En quoi cette solution nous différencie-t-elle des autres institutions oncologiques ?

La radiothéranostique est une des grandes avancées récentes en oncologie. Le Pr. Patrick Flamen, Chef du Service de Médecine Nucléaire de l’Institut Jules Bordet, et directeur du Centre d'excellence en radiothéranostique, le rappelle : «L’oncologie personnalisée progresse en permanence. Depuis quelques années, nous avons, en médecine nucléaire, une spécialité connue pour ces techniques d’imagerie moléculaire (PET/CT et SPECT/CT). La radiothéranostique, fusion de diagnostic (moléculaire) et de thérapie (radionucléide) introduit une nouvelle génération de techniques thérapeutiques. Aujourd’hui, nous sommes très peu nombreux en Belgique à proposer ce type de traitement innovant. »  

Qu’est-ce que la raradiotheranostique ?

Le radiotheranostique utilise des molécules (radiopharmaceutiques) qui, après une injection intravéneuse, ciblent spécifiquement les tumeurs, s’y accumulent et y déposent une dose de radiothérapie anticancéreuse. Les cellules ou organes, qui n’expriment pas la cible, recoivent très peu de dose de rayon. Il y a donc très peu de radiation collatérale au niveau des tissues sains.

Une fois l’injection faite, les patients doivent s’isoler dans une chambre pour protéger son environnement des rayons qu’ils dégagent. Souvent, ce sont des traitements à 4 à 6 injections, avec 6 à 8 semaines entre les injections.

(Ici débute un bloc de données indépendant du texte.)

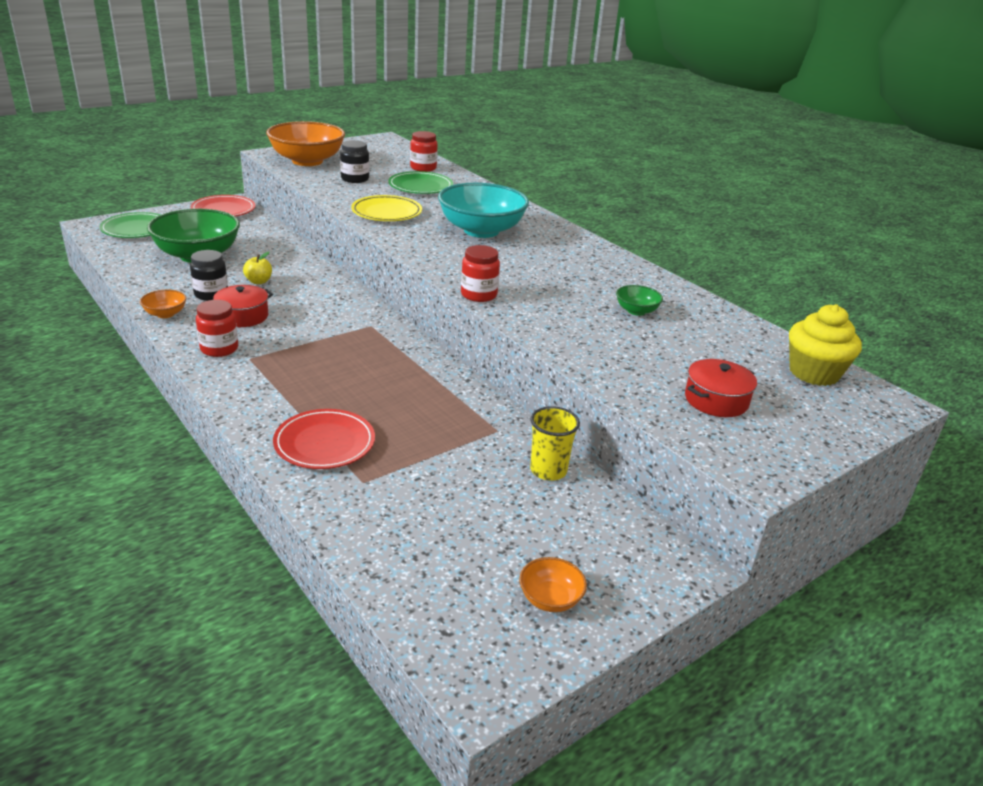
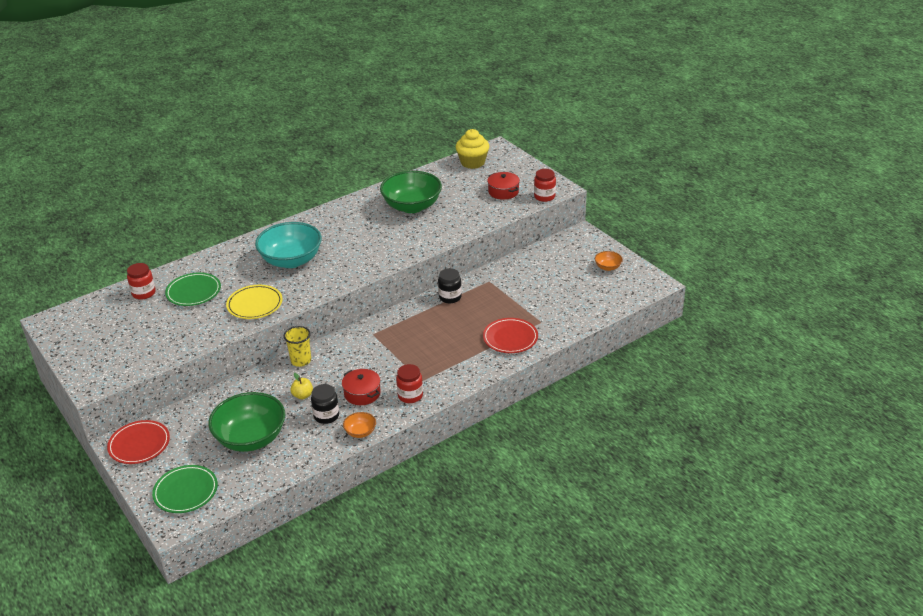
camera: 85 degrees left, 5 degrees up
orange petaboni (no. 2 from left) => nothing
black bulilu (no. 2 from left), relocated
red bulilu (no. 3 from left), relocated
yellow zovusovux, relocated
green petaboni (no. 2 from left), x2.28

Le radiothéranostique permet de coupler le diagnostic au traitement : avant l’administartion thérapeutique une même molécule est injectée marquée avec un isotope radioactif à visé diagnostique. Ceci permet donc de limiter le traitement aux patients qui exprime fortement le cible thérapeutique à travers tous les sites tumorales. L’isotope diagnostique qu’on utilise est le Gallium-68 ou le Fluor-18, émetteur de positron, qui permet de réaliser une imagerie corps-entier par PET-CT. Pour les traitements, nous utilisons le Lutétium 177. Des développements sont en cours à l’Institut Jules Bordet avec des émetteurs de particule alpha (ex. Plomb-212) qui est d’ une efficacité antitumoral encore plus prononcée.

Pour certains patients résistants

Ce traitement a prouvé son utilité pour les patients porteurs d’un cancer de la prostate ou d’une tumeur neuro-endocrine métastatique non-résécable et résistants à la chimiothérapie et à l’hormonothérapie.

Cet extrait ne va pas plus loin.